在小脑神经元环路中,小脑核团是小脑内信息处理的最终结构而并非仅仅是接受来自小脑皮层Purkinje细胞(小脑皮层主神经元)传出的中继站。事实上小脑核团整合来自小脑皮层、苔状纤维和爬行纤维的相关运动信息,以及包括5-HT能传入在内的第三类传入系统传来的复杂调节信息,与绒球小结叶一起,构成小脑的最终输出。在小脑核团中,顶核(fastigial nucleus, FN)是系统发生上最古老的核团,主要负责躯干和肢体近端肌肉的精确调节。由此,本研究重点探讨5-HT2受体家族在小脑顶核神经元活动中的作用,以及在经顶核介导的小脑运动行为中的功能意义。

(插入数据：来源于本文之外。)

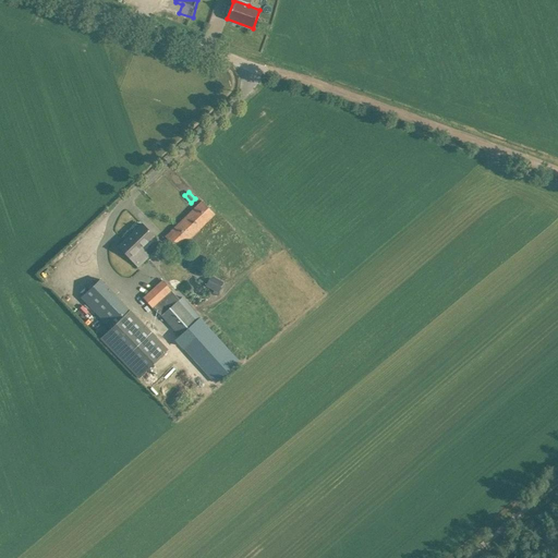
[(165,237),(172,244),(178,250),(215,214),(209,208),(202,201),(165,237)]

实时RT-PCR和免疫组织化学实验显示,在5-HT2受体家族中,只有5-HT2A受体在小脑顶核中有表达和分布;通过离体脑片的细胞外电生理记录发现,所记录到的大多数神经元(92/116,79.3%)对5-HT的刺激表现出单一的兴奋性效应,且这种兴奋性效应具浓度依赖性特点。重要的是,我们发现低钙高镁人工脑脊液不能阻断5-HT对顶核神经元所诱发的兴奋性效应(n=9),提示5-HT引起顶核神经的兴奋性反应主要是突触后效应。进一步地,我们还发现,5-HT2A受体的激动剂TCB-2(n=42)能够模拟5-HT对顶核神经元产生的兴奋性效应,且5-HT2A受体的阻断剂M100907(n=32)不仅能阻断TCB-2,而且也能阻断5-HT对顶核神经元引起的兴奋性效应,表明突触后5-HT2A受体在5-HT对顶核神经元的兴奋性效应中发挥重要作用。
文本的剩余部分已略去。